Data entries:
§ §

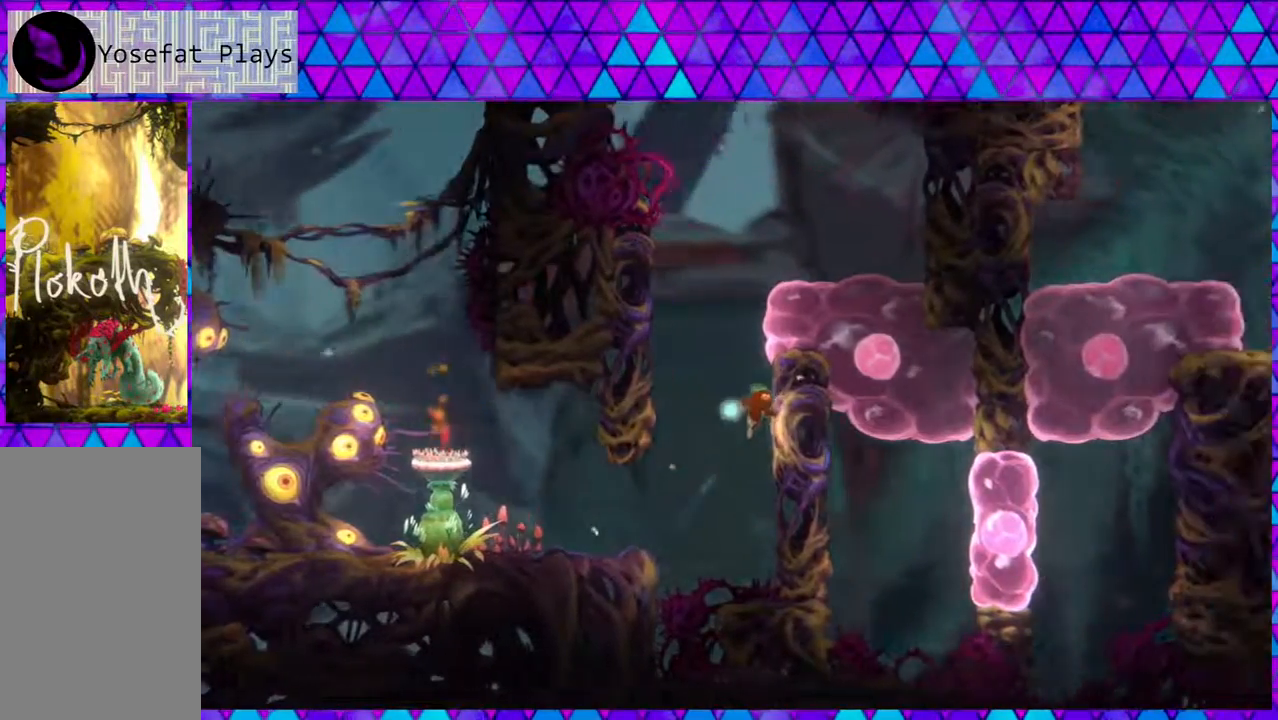
{"buttons": ["DPAD_LEFT"], "left_stick": "center", "right_stick": "center", "events": [[67, "B", "down"], [100, "DPAD_RIGHT", "up"], [100, "DPAD_UP", "down"], [117, "DPAD_LEFT", "down"], [150, "DPAD_UP", "up"], [467, "B", "up"]]}
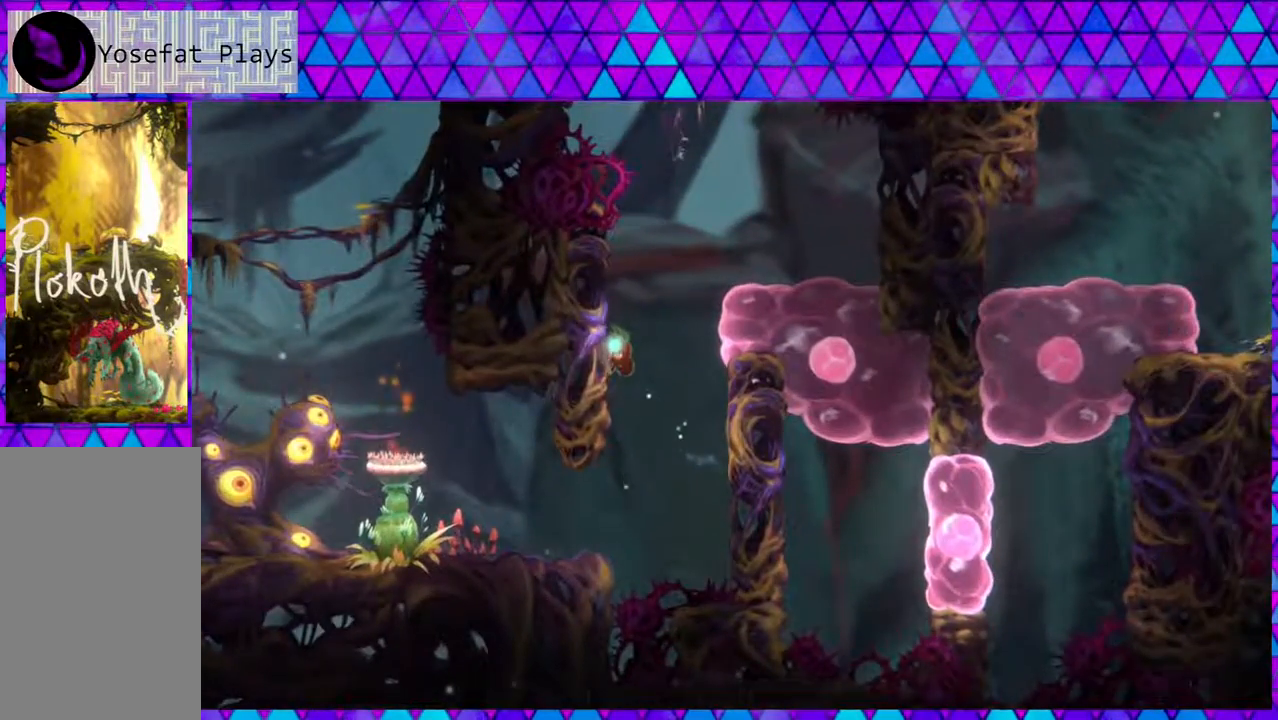
{"buttons": ["DPAD_RIGHT"], "left_stick": "center", "right_stick": "center", "events": [[33, "B", "down"], [67, "DPAD_LEFT", "up"], [67, "DPAD_UP", "down"], [100, "DPAD_RIGHT", "down"], [100, "DPAD_UP", "up"], [400, "B", "up"]]}
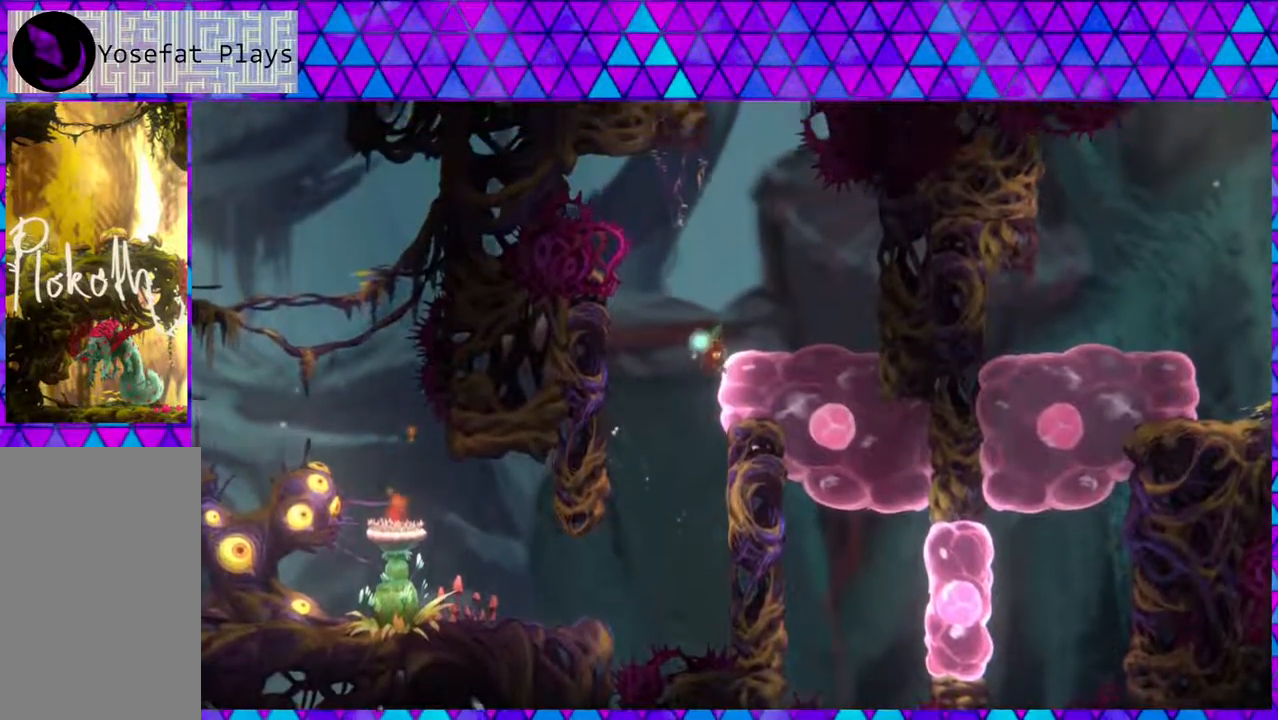
{"buttons": ["DPAD_LEFT"], "left_stick": "center", "right_stick": "center", "events": [[250, "B", "down"], [300, "DPAD_LEFT", "down"], [300, "DPAD_RIGHT", "up"], [383, "B", "up"]]}
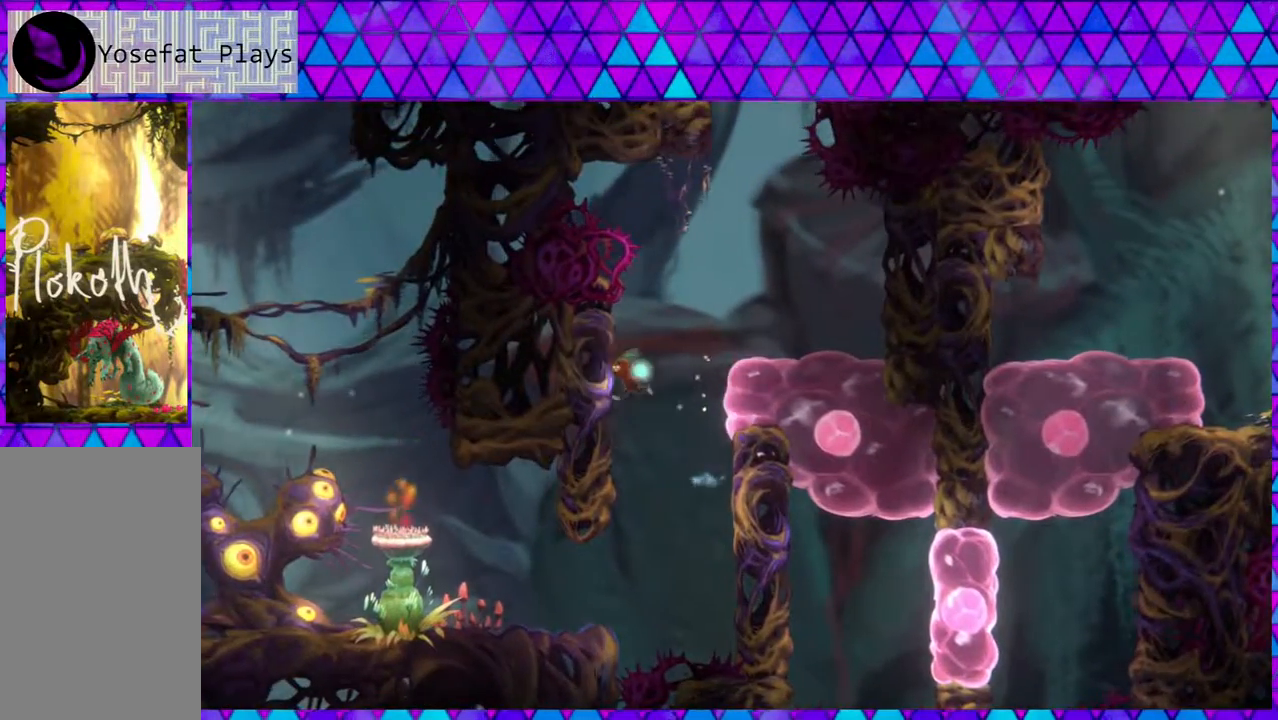
{"buttons": ["DPAD_RIGHT"], "left_stick": "center", "right_stick": "center", "events": [[133, "B", "down"], [183, "DPAD_UP", "down"], [233, "DPAD_LEFT", "up"], [267, "DPAD_RIGHT", "down"], [267, "DPAD_UP", "up"], [300, "B", "up"]]}
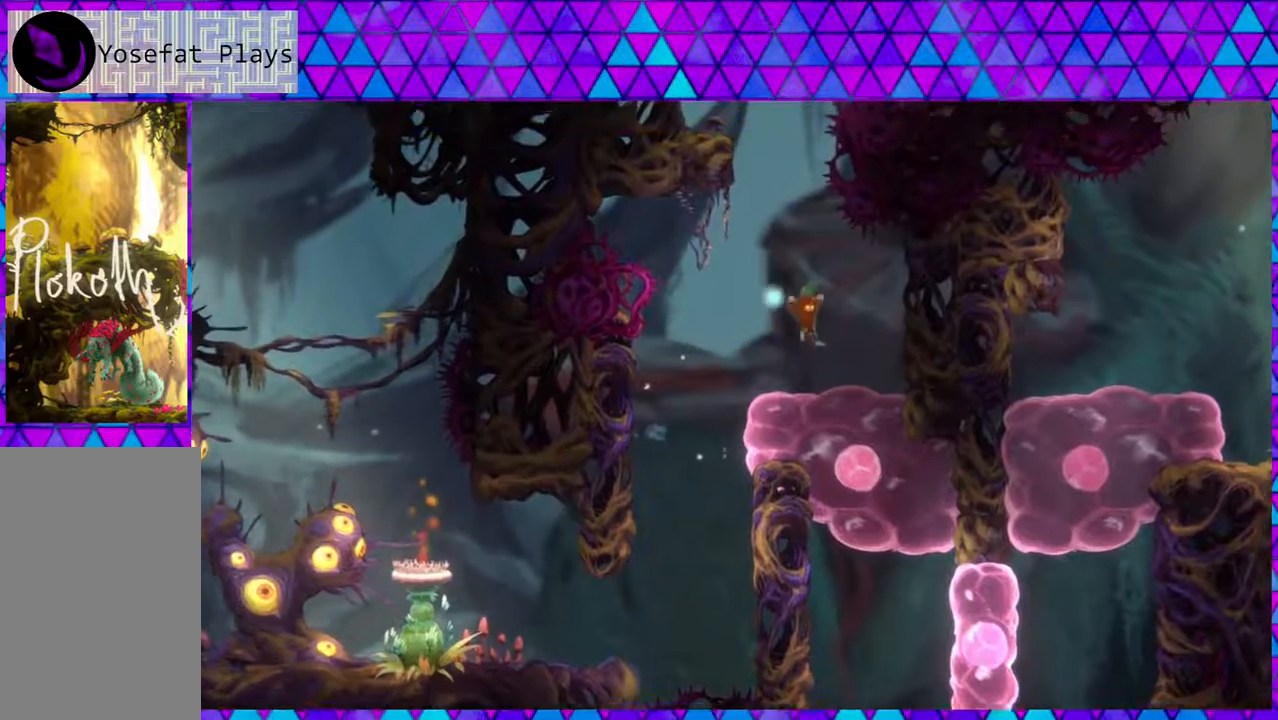
{"buttons": ["DPAD_LEFT"], "left_stick": "center", "right_stick": "center", "events": [[133, "DPAD_RIGHT", "up"], [483, "DPAD_LEFT", "down"]]}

§ §

Give back every record above word for word; the pictures have no place in it.

• ANSWER TO THIS TASK
{"buttons": ["DPAD_LEFT"], "left_stick": "center", "right_stick": "center", "events": [[67, "B", "down"], [100, "DPAD_RIGHT", "up"], [100, "DPAD_UP", "down"], [117, "DPAD_LEFT", "down"], [150, "DPAD_UP", "up"], [467, "B", "up"]]}
{"buttons": ["DPAD_RIGHT"], "left_stick": "center", "right_stick": "center", "events": [[33, "B", "down"], [67, "DPAD_LEFT", "up"], [67, "DPAD_UP", "down"], [100, "DPAD_RIGHT", "down"], [100, "DPAD_UP", "up"], [400, "B", "up"]]}
{"buttons": ["DPAD_LEFT"], "left_stick": "center", "right_stick": "center", "events": [[250, "B", "down"], [300, "DPAD_LEFT", "down"], [300, "DPAD_RIGHT", "up"], [383, "B", "up"]]}
{"buttons": ["DPAD_RIGHT"], "left_stick": "center", "right_stick": "center", "events": [[133, "B", "down"], [183, "DPAD_UP", "down"], [233, "DPAD_LEFT", "up"], [267, "DPAD_RIGHT", "down"], [267, "DPAD_UP", "up"], [300, "B", "up"]]}
{"buttons": ["DPAD_LEFT"], "left_stick": "center", "right_stick": "center", "events": [[133, "DPAD_RIGHT", "up"], [483, "DPAD_LEFT", "down"]]}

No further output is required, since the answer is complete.